By Geert De Clercq and Elizabeth Pineau
PARIS (Reuters) - French first lady Valerie Trierweiler has been admitted to hospital following reports of an affair between President Francois Hollande and an actress, but will be discharged on Monday, sources said on Sunday.
Daily newspaper Le Parisien said on its website earlier that Trierweiler, 48, had been taken to hospital after being shaken by a celebrity magazine's reports of a liaison between her partner Hollande and French actress Julie Gayet.
"She has been in hospital since Friday. She will leave tomorrow," her spokesman Patrice Biancone told Reuters.
Asked about the future of Trierweiler's relationship with the president, Biancone said: "She needs rest. Then she will decide what to do."
A source at the Elysee declined to comment on Trierweiler's hospitalisation and the magazine report.
"The president is at work. He is preparing Tuesday's news conference," the source said.
On Tuesday, Hollande will face the media in a traditional new year news conference that had been scheduled well before the reports of the affair broke.
Hollande, who came to power in May 2012, is expected to announce new measures to boost the French economy, including lower charges for companies, cuts in public spending and a simplification of business regulation.
THREAT TO SUE
Hollande and Trierweiler are scheduled to make a state visit to the United States in February and are set to attend a state dinner with President Barack Obama and his wife Michelle on February 11.
On Friday, Hollande, 59, threatened to sue celebrity magazine Closer, complaining of breach of privacy after it said he was having an affair with Gayet, 41.
Closer published a series of photos of a woman resembling Gayet entering a Paris flat close to the Elysee presidential palace, followed by a man masked by a black motorcycle helmet who the magazine said was Hollande.
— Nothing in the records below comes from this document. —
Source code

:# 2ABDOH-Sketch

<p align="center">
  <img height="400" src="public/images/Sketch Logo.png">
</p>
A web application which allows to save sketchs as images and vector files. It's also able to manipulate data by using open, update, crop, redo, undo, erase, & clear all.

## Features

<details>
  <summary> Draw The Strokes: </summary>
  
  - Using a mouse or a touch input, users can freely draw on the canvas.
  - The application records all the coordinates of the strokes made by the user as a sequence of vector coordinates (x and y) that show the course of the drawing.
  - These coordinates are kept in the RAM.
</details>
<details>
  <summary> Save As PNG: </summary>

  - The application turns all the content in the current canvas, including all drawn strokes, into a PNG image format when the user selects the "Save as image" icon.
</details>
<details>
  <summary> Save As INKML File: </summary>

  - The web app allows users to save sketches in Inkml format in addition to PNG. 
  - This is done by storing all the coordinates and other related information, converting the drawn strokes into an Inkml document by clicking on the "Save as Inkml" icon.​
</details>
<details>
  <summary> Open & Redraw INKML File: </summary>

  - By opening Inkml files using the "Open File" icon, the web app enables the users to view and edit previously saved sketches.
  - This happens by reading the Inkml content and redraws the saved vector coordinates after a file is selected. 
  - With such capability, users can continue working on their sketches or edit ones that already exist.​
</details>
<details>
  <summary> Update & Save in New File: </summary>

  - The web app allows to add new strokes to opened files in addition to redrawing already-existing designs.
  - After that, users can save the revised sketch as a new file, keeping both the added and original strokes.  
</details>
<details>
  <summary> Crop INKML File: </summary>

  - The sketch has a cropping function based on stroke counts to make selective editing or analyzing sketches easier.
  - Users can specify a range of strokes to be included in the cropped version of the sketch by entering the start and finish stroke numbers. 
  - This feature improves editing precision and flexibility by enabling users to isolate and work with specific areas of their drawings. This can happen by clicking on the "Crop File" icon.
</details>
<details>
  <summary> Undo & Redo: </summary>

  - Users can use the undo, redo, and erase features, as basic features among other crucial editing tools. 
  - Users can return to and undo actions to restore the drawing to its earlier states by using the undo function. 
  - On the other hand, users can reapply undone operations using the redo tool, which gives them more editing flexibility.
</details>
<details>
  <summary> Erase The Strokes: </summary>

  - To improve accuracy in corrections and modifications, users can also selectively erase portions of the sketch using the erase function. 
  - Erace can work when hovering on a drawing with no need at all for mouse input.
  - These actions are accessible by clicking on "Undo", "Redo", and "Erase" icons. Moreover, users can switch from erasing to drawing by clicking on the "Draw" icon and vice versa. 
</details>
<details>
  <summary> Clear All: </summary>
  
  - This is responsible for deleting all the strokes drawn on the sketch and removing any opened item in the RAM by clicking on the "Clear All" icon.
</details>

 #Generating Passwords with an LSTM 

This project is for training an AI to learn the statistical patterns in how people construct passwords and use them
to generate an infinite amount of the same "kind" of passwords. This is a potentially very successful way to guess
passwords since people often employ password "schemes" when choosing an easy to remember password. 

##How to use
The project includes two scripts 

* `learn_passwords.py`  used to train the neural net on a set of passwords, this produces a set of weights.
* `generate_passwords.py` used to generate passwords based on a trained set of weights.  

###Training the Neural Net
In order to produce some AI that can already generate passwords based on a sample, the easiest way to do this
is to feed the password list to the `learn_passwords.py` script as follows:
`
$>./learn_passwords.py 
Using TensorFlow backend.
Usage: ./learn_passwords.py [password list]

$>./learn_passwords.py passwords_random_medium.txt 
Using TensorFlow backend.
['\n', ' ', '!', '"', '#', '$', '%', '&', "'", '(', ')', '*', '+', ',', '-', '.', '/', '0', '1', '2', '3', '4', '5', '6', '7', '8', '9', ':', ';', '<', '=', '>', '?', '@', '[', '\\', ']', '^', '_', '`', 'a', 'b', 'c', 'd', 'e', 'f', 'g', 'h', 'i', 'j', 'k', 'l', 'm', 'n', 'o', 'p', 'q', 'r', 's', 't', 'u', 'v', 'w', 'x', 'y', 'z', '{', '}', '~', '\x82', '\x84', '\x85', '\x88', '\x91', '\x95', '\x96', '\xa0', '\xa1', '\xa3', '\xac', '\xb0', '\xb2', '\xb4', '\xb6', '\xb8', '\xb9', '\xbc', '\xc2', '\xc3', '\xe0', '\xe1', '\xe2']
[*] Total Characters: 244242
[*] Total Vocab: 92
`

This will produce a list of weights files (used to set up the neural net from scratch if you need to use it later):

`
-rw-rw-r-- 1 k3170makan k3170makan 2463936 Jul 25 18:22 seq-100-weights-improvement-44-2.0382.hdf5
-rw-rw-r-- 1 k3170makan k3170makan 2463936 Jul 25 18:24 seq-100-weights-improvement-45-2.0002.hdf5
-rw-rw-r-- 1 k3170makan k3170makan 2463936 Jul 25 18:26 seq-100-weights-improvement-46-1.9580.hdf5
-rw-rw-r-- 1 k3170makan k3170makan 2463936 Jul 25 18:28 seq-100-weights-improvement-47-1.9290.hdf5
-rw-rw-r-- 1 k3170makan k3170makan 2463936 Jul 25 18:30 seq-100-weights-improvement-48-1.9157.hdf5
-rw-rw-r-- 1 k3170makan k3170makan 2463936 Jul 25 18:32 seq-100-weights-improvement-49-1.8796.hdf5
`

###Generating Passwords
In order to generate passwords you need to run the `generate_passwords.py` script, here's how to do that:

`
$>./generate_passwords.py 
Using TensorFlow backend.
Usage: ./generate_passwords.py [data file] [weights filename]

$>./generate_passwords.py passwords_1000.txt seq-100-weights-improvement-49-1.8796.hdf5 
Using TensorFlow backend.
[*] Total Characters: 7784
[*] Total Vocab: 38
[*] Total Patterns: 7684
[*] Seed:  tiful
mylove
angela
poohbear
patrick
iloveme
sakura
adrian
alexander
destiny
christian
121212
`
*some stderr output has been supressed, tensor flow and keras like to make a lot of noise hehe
Gayet, a mother of two, has dozens of film credits to her name but is little known outside France. Last year, she starred in "Quai d'Orsay", in which she plays a vampish diplomatic adviser in the foreign ministry.
In March last year she filed a complaint with the Paris prosecutor for breach of privacy over Internet rumours alleging she had a relationship with Hollande.
Hollande and Trierweiler, a journalist for celebrity magazine Paris Match, are not married but have been in a long-term relationship for several years.
"TURN THE PAGE"
Hollande has four children from a previous relationship with Segolene Royal, a senior member of his Socialist Party who ran for president against Nicolas Sarkozy in 2007. Royal announced their separation right after she lost the election.
Speaking on France 2 televison on Sunday, Royal declined to comment on the affair, saying that French people had more important things to worry about.
"It is necessary to turn the page and get back to work," she said.
Opposition leader Francois Coppe, head of the conservative UMP party, said the affair was "disastrous for the image of France abroad".
At home, the reports of Hollande's affair have had little effect on his image and French media at the weekend mainly focused on Closer's unprecedented breach of presidential privacy rather than on the alleged relationship with Gayet.
A poll by Ifop showed that 84 percent of the public had not changed their opinion about Hollande following news of the affair and that 77 percent considered it "a private affair that only concerns Francois Hollande".
"At the moment, the revelations about his liaison with Julie Gayet have no effect on public opinion. In fact, he is already so unpopular that there is no change," said Ifop analyst Frederic Dabi.
In November one survey gave Hollande an approval rating of only 15 percent. He is the most unpopular president in France's modern history according to several polls.
Hollande's Culture Minister Aurelie Filippetti said the French were responsible and mature and the Ifop poll showed they respected one another.
"This may be specifically French, but let's be proud of it," she said on BFM television.